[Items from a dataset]

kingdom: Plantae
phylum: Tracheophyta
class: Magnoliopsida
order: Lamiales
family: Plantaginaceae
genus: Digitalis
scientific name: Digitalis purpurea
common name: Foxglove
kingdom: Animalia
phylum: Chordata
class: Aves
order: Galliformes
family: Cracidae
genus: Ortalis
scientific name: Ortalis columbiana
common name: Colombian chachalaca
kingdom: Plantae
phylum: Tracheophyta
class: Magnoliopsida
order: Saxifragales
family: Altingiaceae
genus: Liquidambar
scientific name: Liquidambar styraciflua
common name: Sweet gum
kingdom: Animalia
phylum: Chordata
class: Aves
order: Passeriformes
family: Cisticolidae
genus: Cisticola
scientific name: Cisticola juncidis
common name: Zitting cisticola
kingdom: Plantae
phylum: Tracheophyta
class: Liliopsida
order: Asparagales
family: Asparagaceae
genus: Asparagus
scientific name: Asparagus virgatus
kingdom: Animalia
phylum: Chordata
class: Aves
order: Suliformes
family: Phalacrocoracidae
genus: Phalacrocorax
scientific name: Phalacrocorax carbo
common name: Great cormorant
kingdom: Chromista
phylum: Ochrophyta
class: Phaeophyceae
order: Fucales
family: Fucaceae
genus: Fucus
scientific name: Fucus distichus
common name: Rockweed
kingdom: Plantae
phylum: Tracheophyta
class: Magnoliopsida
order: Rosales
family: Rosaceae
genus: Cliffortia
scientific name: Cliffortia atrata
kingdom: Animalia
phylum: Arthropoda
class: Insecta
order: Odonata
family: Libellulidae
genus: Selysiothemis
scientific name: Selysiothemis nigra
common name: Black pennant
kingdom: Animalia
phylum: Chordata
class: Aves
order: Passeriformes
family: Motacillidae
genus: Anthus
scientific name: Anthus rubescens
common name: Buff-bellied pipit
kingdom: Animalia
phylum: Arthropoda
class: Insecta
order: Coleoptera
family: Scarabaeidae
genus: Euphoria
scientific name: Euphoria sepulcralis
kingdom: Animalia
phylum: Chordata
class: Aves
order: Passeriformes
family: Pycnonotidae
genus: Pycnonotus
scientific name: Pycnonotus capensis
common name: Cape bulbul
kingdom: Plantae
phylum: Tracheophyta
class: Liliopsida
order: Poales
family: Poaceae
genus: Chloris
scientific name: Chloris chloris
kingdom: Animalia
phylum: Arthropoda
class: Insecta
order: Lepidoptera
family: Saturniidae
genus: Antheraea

> WORK REQUIRED
Copy all of the entries above word for word, keeping every line in its original order.

> RESPONSE TO THIS TASK
kingdom: Plantae
phylum: Tracheophyta
class: Magnoliopsida
order: Lamiales
family: Plantaginaceae
genus: Digitalis
scientific name: Digitalis purpurea
common name: Foxglove
kingdom: Animalia
phylum: Chordata
class: Aves
order: Galliformes
family: Cracidae
genus: Ortalis
scientific name: Ortalis columbiana
common name: Colombian chachalaca
kingdom: Plantae
phylum: Tracheophyta
class: Magnoliopsida
order: Saxifragales
family: Altingiaceae
genus: Liquidambar
scientific name: Liquidambar styraciflua
common name: Sweet gum
kingdom: Animalia
phylum: Chordata
class: Aves
order: Passeriformes
family: Cisticolidae
genus: Cisticola
scientific name: Cisticola juncidis
common name: Zitting cisticola
kingdom: Plantae
phylum: Tracheophyta
class: Liliopsida
order: Asparagales
family: Asparagaceae
genus: Asparagus
scientific name: Asparagus virgatus
kingdom: Animalia
phylum: Chordata
class: Aves
order: Suliformes
family: Phalacrocoracidae
genus: Phalacrocorax
scientific name: Phalacrocorax carbo
common name: Great cormorant
kingdom: Chromista
phylum: Ochrophyta
class: Phaeophyceae
order: Fucales
family: Fucaceae
genus: Fucus
scientific name: Fucus distichus
common name: Rockweed
kingdom: Plantae
phylum: Tracheophyta
class: Magnoliopsida
order: Rosales
family: Rosaceae
genus: Cliffortia
scientific name: Cliffortia atrata
kingdom: Animalia
phylum: Arthropoda
class: Insecta
order: Odonata
family: Libellulidae
genus: Selysiothemis
scientific name: Selysiothemis nigra
common name: Black pennant
kingdom: Animalia
phylum: Chordata
class: Aves
order: Passeriformes
family: Motacillidae
genus: Anthus
scientific name: Anthus rubescens
common name: Buff-bellied pipit
kingdom: Animalia
phylum: Arthropoda
class: Insecta
order: Coleoptera
family: Scarabaeidae
genus: Euphoria
scientific name: Euphoria sepulcralis
kingdom: Animalia
phylum: Chordata
class: Aves
order: Passeriformes
family: Pycnonotidae
genus: Pycnonotus
scientific name: Pycnonotus capensis
common name: Cape bulbul
kingdom: Plantae
phylum: Tracheophyta
class: Liliopsida
order: Poales
family: Poaceae
genus: Chloris
scientific name: Chloris chloris
kingdom: Animalia
phylum: Arthropoda
class: Insecta
order: Lepidoptera
family: Saturniidae
genus: Antheraea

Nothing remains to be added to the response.